The telecoms sector has also been hit by cuts to so-called termination rates, which are the fees paid to mobile carriers by both mobile and fixed-line operators to connect calls.

The steady withdrawal of the once lucrative revenue stream has been ordered by regulators who hope to pass the savings on to consumers.

Shares in the Vodafone rose 1.5 percent against a wider FTSE 100 Index .FTSE which was up 1 percent.


Despite the twin pressures, Vodafone has managed to stay ahead of rivals due to its strong presence in faster growing emerging markets, success with businesses and a reputation for a better data network.

It raised its total dividend by 7 percent to 9.52 pence, before the addition of a special dividend from its business in the United States, and said it expected that growth rate to continue for the 2013 financial year.

Analysts said the results for the 2012 financial year were in line or above forecasts, and said the lower outlook had been expected, although some previously supportive analysts started to question whether the group could be doing more in Europe.

“Prudent guidance may be reassuring for some and certainly there is nothing too alarming in these results with Vodafone still looking the best of a bad lot,” Robin Bienenstock at Bernstein said.

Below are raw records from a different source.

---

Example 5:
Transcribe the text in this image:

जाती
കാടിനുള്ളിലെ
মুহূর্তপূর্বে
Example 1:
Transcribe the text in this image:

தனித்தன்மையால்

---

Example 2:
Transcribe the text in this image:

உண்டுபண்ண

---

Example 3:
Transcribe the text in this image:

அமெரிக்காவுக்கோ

“But while the pursuit of ‘more of the same’ makes sense in emerging markets, it makes Vodafone seem more adrift than determined in much harder hit macro-economic climate of Europe.”

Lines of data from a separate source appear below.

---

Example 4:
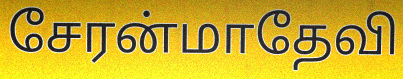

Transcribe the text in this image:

சேரன்மாதேவி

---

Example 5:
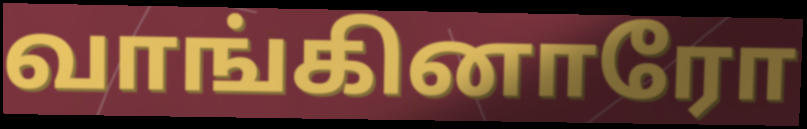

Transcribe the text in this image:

வாங்கினாரோ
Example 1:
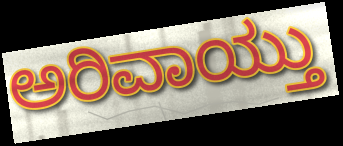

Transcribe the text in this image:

ಅರಿವಾಯ್ತು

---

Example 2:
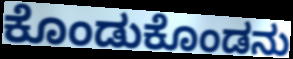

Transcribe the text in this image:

ಕೊಂಡುಕೊಂಡನು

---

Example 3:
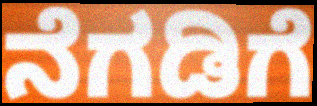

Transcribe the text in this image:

ನೆಗಡಿಗೆ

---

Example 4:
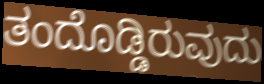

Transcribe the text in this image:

ತಂದೊಡ್ಡಿರುವುದು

Vodafone’s problems in Europe mirror those of rivals, with Spain’s Telefonica (TEF.MC) halving profit in its first quarter due to torrid conditions in Italy and Spain.

France Telecom FTE.PA has been grappling with intense competition in its domestic market, while Deutsche Telecom (DTEGn.DE) has stabilized its European business after warning on profits in February.

France Telecom, Telefonica, Telecom Italia (TLIT.MI) and Vivendi SA (VIV.PA), Europe’s largest telecoms and entertainment group, have all cut their dividend as they battle the toxic cocktail of regulatory pressure, bruising competition and network upgrade spending.

At the same time, Vodafone has increased its dividend, in large part thanks to its strong presence in emerging markets such as India and Africa, although that strategy has also hit problems in the last year due to unexpected regulatory changes, particularly in India.

Colao said the 20 percent-plus growth in India and Turkey and 7 percent growth in the African business Vodacom (VODJ.J) said markets and businesses there did not appear to be affected by the euro zone debt crisis.

But he expressed frustration at the Indian government, which is locked in a battle with Vodafone over a tax bill.

India’s highest court had cleared Vodafone of the need to pay any tax over its 2007 acquisition of Hutchison Whampoa’s 0013.HK mobile operations in India, but the government has proposed to amend laws retrospectively.

“I am a bit frustrated and disappointed that the government has not addressed the uncertainty caused by this retrospective tax legislation,” Colao said.

“We will take all possible steps to safeguard our shareholders interest,” he added.

Overall, Vodafone revenue was up 1.2 percent to 46.4 billion pounds, in line with forecasts, but core earnings slipped 1.3 percent due to the tough trading and increasing regulatory pressure, also in line with forecasts.